L'Intérieur y a mis aussi du sien en obtenant des postes budgétaires pour renforcer les équipes opérationnelles. Aussi, malgré le manque de moyens et le poids des contraintes, le gouvernement, après moult acrobaties, a-t-il réussi à élaborer un projet plus engagé. Points forts : soutien aux secteurs du textile et des nouvelles technologies de l'information, relance de la mise à niveau et appui au programme de lutte contre le chômage… C'est également à un an et demi des élections que Adil Douiri, le ministre du Tourisme, annonce son plan pour l'artisanat… Et tout cela sans remettre en cause le plan de réalisation des infrastructures de base. “Les projets des autoroutes seront maintenus et réalisés selon le calendrier de départ”, conclut Driss Jettou. Moralité : le manque de moyens n'est pas un handicap. Le manque d'imagination, si.

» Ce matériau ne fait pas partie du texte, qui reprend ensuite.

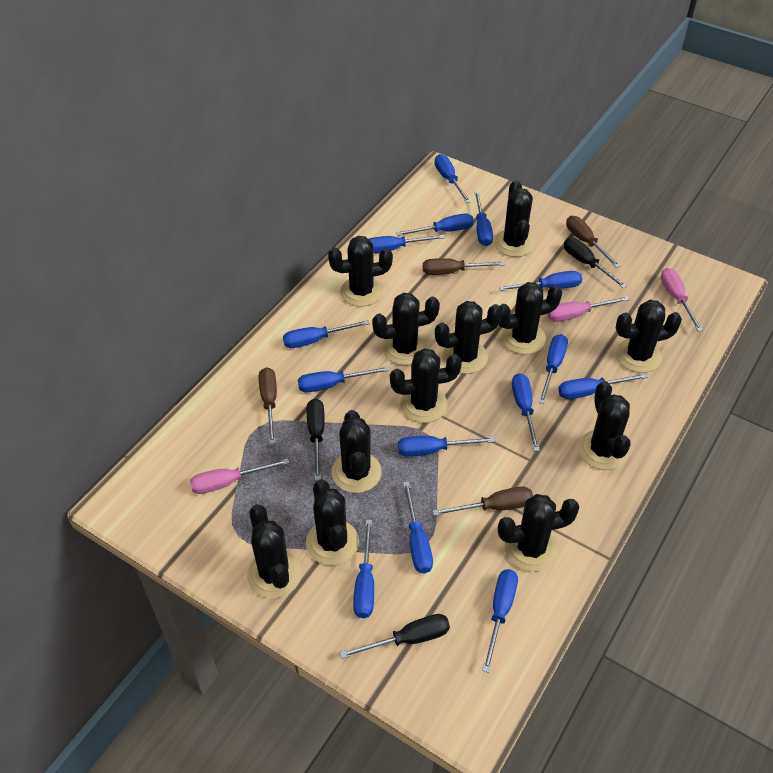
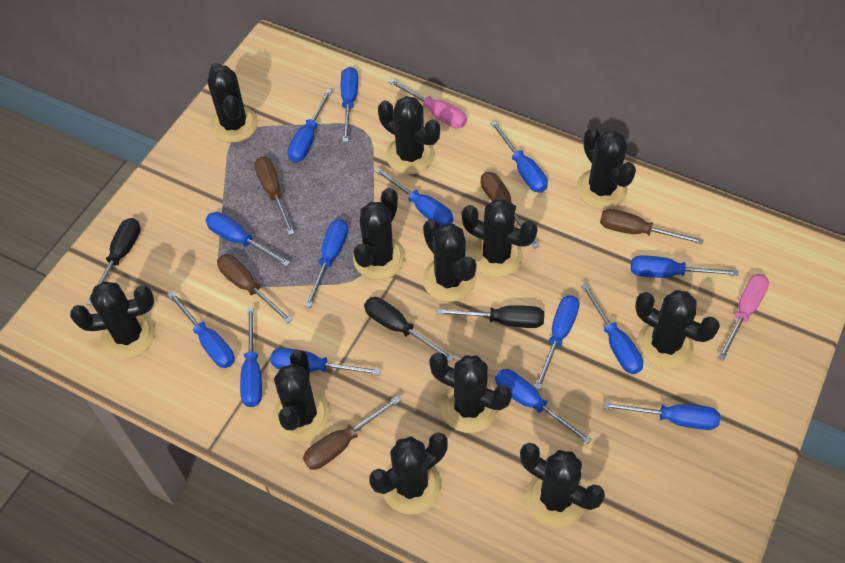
brown screwdriver: [259,367,277,444] [423,258,505,275] [433,486,533,516] [566,216,620,268] = 4 -> [217,254,292,324] [254,157,295,235] [303,395,401,470] [481,172,540,248] [600,209,704,244] = 5
pink screwdriver: [190,458,289,494] [547,296,630,322] [661,268,703,332] = 3 -> [388,79,467,128] [718,274,769,361] = 2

Contraintes. Le prix du passif

Le projet de Loi de finances doit faire face, au minimum, à trois contraintes: la compensation, le prix du pétrole et les retraites. Le projet doit en effet honorer une dette de 12 milliards de dirhams au titre de la compensation des produits énergétiques et alimentaires (butane, farine…). Les sociétés qui importent ces produits ne peuvent tolérer les trous financiers que les retards de paiements engendrent. Ensuite, le budget restera sous la menace des fluctuations du prix du pétrole. Avec un budget reposant sur un baril à 60 dollars, le gouvernement est relativement tranquille, mais il ne peut éviter l'indexation. Aussi, la décision la plus difficile à prendre sera celle de la transparence des prix à la pompe par rapport aux prix internationaux. Enfin, le gouvernement devra boucler, une fois pour toutes, le problème des caisses de retraites de l'OCP et de l'ONE. Il faudra plus de 30 milliards de dirhams pour le premier et 11 milliards pour le second. Les deux offices s'endetteront à long terme pour tourner la page. “Il est vrai que le budget ne s'en mêlera pas, mais les appendices de l’état paieront le prix cher et ce pour longtemps”, déplore Driss Jettou.